Start of THE DATA
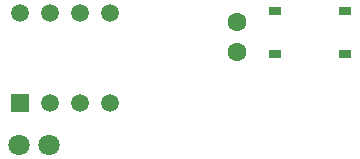
<source format=gtl>
G04 Layer: TopLayer*
G04 EasyEDA v6.5.44, 2025-04-28 19:25:54*
G04 Gerber Generator version 0.2*
G04 Scale: 100 percent, Rotated: No, Reflected: No *
G04 Dimensions in millimeters *
G04 leading zeros omitted , absolute positions ,4 integer and 5 decimal *
%FSLAX45Y45*%
%MOMM*%

%ADD10R,1.0000X0.7500*%
%ADD11C,1.8000*%
%ADD12R,1.5000X1.5000*%
%ADD13C,1.5000*%
%ADD14C,1.6000*%

%LPD*%
D10*
G01*
X3866601Y6109512D03*
G01*
X3266602Y6109512D03*
G01*
X3866601Y6479514D03*
G01*
X3266602Y6479514D03*
D11*
G01*
X1104900Y5346700D03*
G01*
X1358900Y5346700D03*
D12*
G01*
X1115595Y5702300D03*
D13*
G01*
X1369595Y5702300D03*
G01*
X1623595Y5702300D03*
G01*
X1877595Y5702300D03*
G01*
X1115595Y6464300D03*
G01*
X1369595Y6464300D03*
G01*
X1623595Y6464300D03*
G01*
X1877595Y6464300D03*
D14*
G01*
X2951012Y6388100D03*
G01*
X2951012Y6133795D03*
M02*

</source>
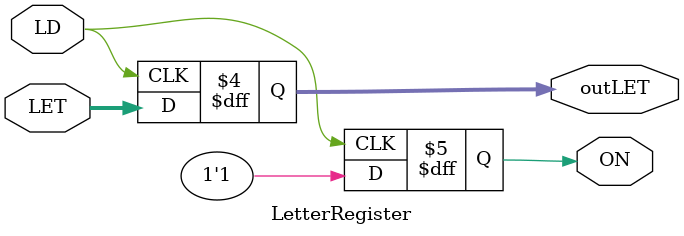
<source format=sv>
`timescale 1ns / 1ps


module LetterRegister(
    input [4:0] LET,
    input LD,
    output logic [4:0] outLET = 0,
    output logic ON = 0
    );
    
    //Stores current letter to be encrypted
    //ON is a latch that keeps the encrypted output off 
    //until the first character has been input
    always_ff @ (posedge LD) 
    begin
        outLET <= LET;
        ON <= 1;
    end
endmodule

</source>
End of THE DATA
Locate the lines above that hold the word "input". Show every one of them.

EXERCISE ANSWER
    input [4:0] LET,
    input LD,
    //until the first character has been input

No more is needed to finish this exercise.